The selloff that triggered the worst start for emerging-market stocks in four years is approaching the end as valuations begin to look attractive, Templeton Emerging Markets Group’s Mark Mobius said.

“We are nearing the point where people are beginning to say ‘hey, it looks pretty good now in terms of valuations,’” Mobius, who oversees more than $50 billion in developing-nation assets as an executive chairman at Templeton, said in an interview on Bloomberg Radio today. “We are probably nearing the end of this big rush out of emerging markets.”

The comments mark a shift in sentiment for Mobius, 77, who said on Feb. 7 that developing nations could “expect a lot more selling.” The MSCI Emerging Markets Index climbed 0.9 percent to a two-week high at 4 p.m. in London, trimming this year’s drop to 5.8 percent. The selloff dragged the index’s valuation to less than 9 times projected 12-month earnings on Feb. 4, the cheapest since August and compared with a multiple of 14 for the MSCI World Index of developed-country equities.

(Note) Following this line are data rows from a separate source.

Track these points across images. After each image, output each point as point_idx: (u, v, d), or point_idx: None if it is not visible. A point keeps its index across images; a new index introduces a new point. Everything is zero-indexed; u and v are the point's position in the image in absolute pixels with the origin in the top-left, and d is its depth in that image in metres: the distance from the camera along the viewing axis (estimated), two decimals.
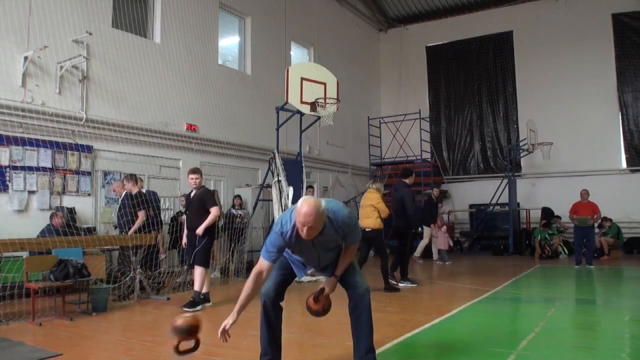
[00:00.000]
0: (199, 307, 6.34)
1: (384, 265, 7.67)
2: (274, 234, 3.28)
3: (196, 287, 6.46)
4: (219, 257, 9.49)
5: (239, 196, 10.89)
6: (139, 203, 7.30)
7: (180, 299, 7.17)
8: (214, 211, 6.48)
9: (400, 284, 8.02)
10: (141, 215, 7.27)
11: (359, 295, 3.42)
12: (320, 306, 3.48)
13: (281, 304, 3.51)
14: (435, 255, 12.37)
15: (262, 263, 3.28)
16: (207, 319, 6.00)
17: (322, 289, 3.47)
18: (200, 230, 6.40)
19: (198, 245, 6.47)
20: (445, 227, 12.74)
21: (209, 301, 6.61)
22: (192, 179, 6.61)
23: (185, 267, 8.00)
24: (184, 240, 6.87)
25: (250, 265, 10.38)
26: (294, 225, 3.17)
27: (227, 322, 3.17)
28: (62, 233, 7.27)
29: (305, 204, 3.08)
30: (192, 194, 6.77)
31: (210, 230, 6.58)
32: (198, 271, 6.46)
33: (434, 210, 12.35)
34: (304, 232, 3.10)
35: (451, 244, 12.94)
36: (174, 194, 10.16)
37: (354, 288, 3.46)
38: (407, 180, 8.41)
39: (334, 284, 3.49)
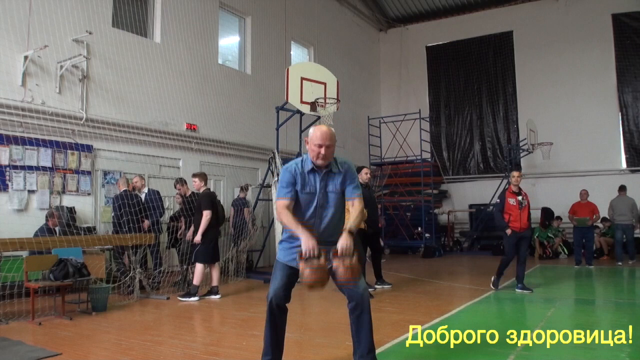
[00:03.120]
0: (194, 299, 6.94)
1: None
2: (282, 173, 3.46)
3: (195, 282, 7.08)
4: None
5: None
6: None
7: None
8: (205, 215, 7.07)
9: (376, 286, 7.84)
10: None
11: (358, 294, 3.34)
12: (317, 276, 3.10)
13: (287, 305, 3.48)
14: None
15: (283, 201, 3.37)
16: (206, 318, 6.01)
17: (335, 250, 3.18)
18: (197, 239, 7.05)
19: (197, 246, 7.10)
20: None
21: (217, 294, 7.18)
22: (193, 182, 7.54)
23: (185, 266, 8.08)
24: (189, 236, 7.71)
25: (250, 264, 10.39)
26: (303, 160, 3.42)
27: (308, 244, 3.11)
28: (57, 233, 7.28)
29: (318, 127, 3.32)
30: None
31: (206, 231, 7.08)
32: (198, 268, 7.11)
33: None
34: (321, 153, 3.33)
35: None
36: (174, 194, 10.13)
37: (352, 286, 3.35)
38: (359, 179, 8.14)
39: (347, 238, 3.17)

Mobius joins Aberdeen Asset Management Ltd. and Coutts & Co. in touting developing-country assets after a rout last month. A Bloomberg gauge tracking 20 emerging-market currencies has risen 0.9 percent in February after suffering a 3 percent slump in January, the worst start to a year since 2009.

‘Tremendous Variation’

The measure has increased on all but one day since its relative-strength index fell to 19 on Feb. 3, near an eight- month low and below the threshold of 30 that indicates to some technical analysts that a security is poised to reverse.

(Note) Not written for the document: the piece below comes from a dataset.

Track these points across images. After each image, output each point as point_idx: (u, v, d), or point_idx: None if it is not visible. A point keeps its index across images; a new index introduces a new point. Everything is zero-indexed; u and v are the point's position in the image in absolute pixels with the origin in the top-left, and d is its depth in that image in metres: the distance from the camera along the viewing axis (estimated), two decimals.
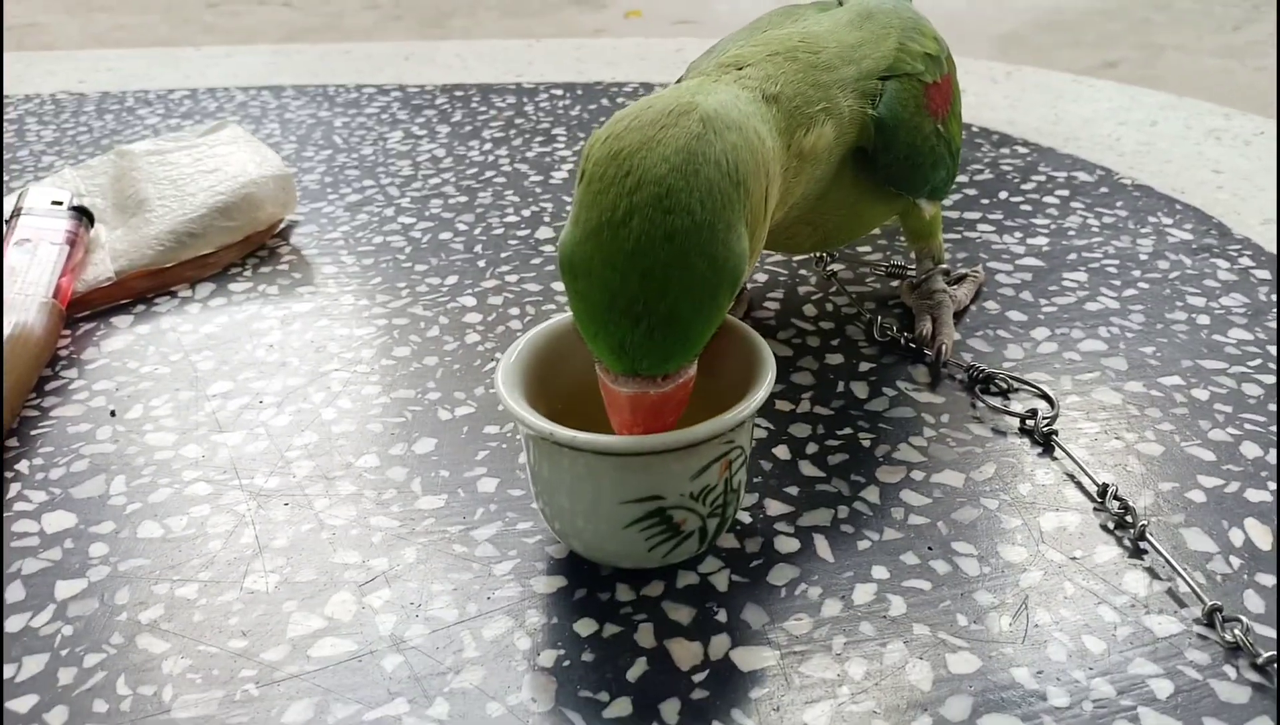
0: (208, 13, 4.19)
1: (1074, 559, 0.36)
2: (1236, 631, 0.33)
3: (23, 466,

Clients of Coutts, the wealth management unit of Royal Bank of Scotland Group Plc, are boosting holdings in Asian and Russian assets, Gary Dugan, the chief investment officer in Asia and the Middle East, said Feb. 9. Devan Kaloo, the London-based head of global emerging markets at Aberdeen, recommended Turkish banks for “brave” investors in a Feb. 5 interview.

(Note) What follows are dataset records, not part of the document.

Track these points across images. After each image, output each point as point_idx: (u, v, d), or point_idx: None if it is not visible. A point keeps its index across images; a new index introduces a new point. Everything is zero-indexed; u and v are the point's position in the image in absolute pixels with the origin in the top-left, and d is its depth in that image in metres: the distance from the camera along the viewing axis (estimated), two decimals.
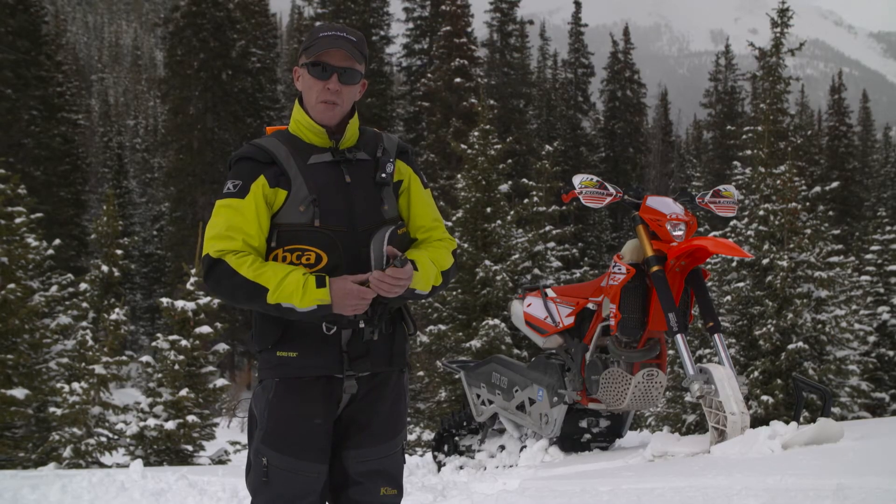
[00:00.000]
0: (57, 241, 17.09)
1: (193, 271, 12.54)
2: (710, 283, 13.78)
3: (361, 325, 2.59)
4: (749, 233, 13.28)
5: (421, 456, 10.56)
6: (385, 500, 2.70)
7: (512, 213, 15.17)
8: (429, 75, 35.76)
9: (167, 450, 11.64)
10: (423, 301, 13.57)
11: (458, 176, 15.57)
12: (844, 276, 16.55)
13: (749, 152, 14.24)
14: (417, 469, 7.11)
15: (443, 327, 14.09)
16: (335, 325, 2.56)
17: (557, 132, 43.30)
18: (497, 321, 13.07)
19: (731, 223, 13.94)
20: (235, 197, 2.57)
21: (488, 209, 14.78)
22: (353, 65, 2.62)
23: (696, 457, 4.82)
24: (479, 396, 6.79)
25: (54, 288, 16.07)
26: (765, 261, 12.74)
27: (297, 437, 2.57)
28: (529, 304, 6.43)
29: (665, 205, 5.45)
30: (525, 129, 39.98)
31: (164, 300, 12.55)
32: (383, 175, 2.66)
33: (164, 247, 37.80)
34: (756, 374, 12.14)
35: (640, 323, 5.52)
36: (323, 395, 2.60)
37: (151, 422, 11.59)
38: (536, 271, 15.05)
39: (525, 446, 6.36)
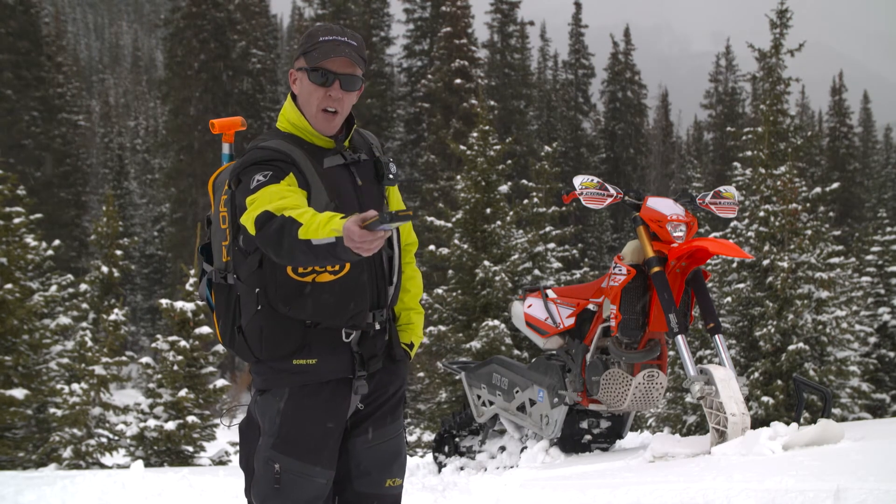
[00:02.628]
0: (57, 242, 17.08)
1: (193, 272, 12.51)
2: (710, 284, 13.78)
3: (377, 326, 2.64)
4: (749, 234, 13.28)
5: (421, 457, 10.55)
6: (389, 492, 2.73)
7: (512, 213, 15.15)
8: (429, 76, 35.75)
9: (167, 451, 11.64)
10: (422, 301, 13.58)
11: (458, 177, 15.55)
12: (845, 277, 16.57)
13: (749, 153, 14.24)
14: (418, 470, 7.09)
15: (443, 328, 14.07)
16: (354, 330, 2.60)
17: (558, 133, 43.30)
18: (497, 322, 13.04)
19: (732, 224, 13.94)
20: (270, 183, 2.41)
21: (488, 210, 14.76)
22: (355, 70, 2.61)
23: (697, 458, 4.81)
24: (479, 397, 6.78)
25: (54, 288, 16.04)
26: (765, 262, 12.74)
27: (311, 442, 2.58)
28: (530, 305, 6.42)
29: (666, 206, 5.45)
30: (525, 130, 40.00)
31: (164, 301, 12.52)
32: (391, 176, 2.68)
33: (165, 248, 37.85)
34: (756, 374, 12.14)
35: (640, 324, 5.52)
36: (335, 398, 2.61)
37: (151, 422, 11.58)
38: (536, 272, 15.02)
39: (526, 447, 6.35)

“It’s an opportunity for people like us,” who are active managers and can take advantage of market volatility, Mobius said today. There is “tremendous variation in emerging markets, which is why it’s so important to differentiate,” he said.

The Turkish lira has recovered since the central bank unexpectedly raised interest rates in a midnight decision on Jan. 29 to stop the currency’s freefall, while Argentina’s peso is stabilizing after Argentina devalued it last month by the most in 12 years.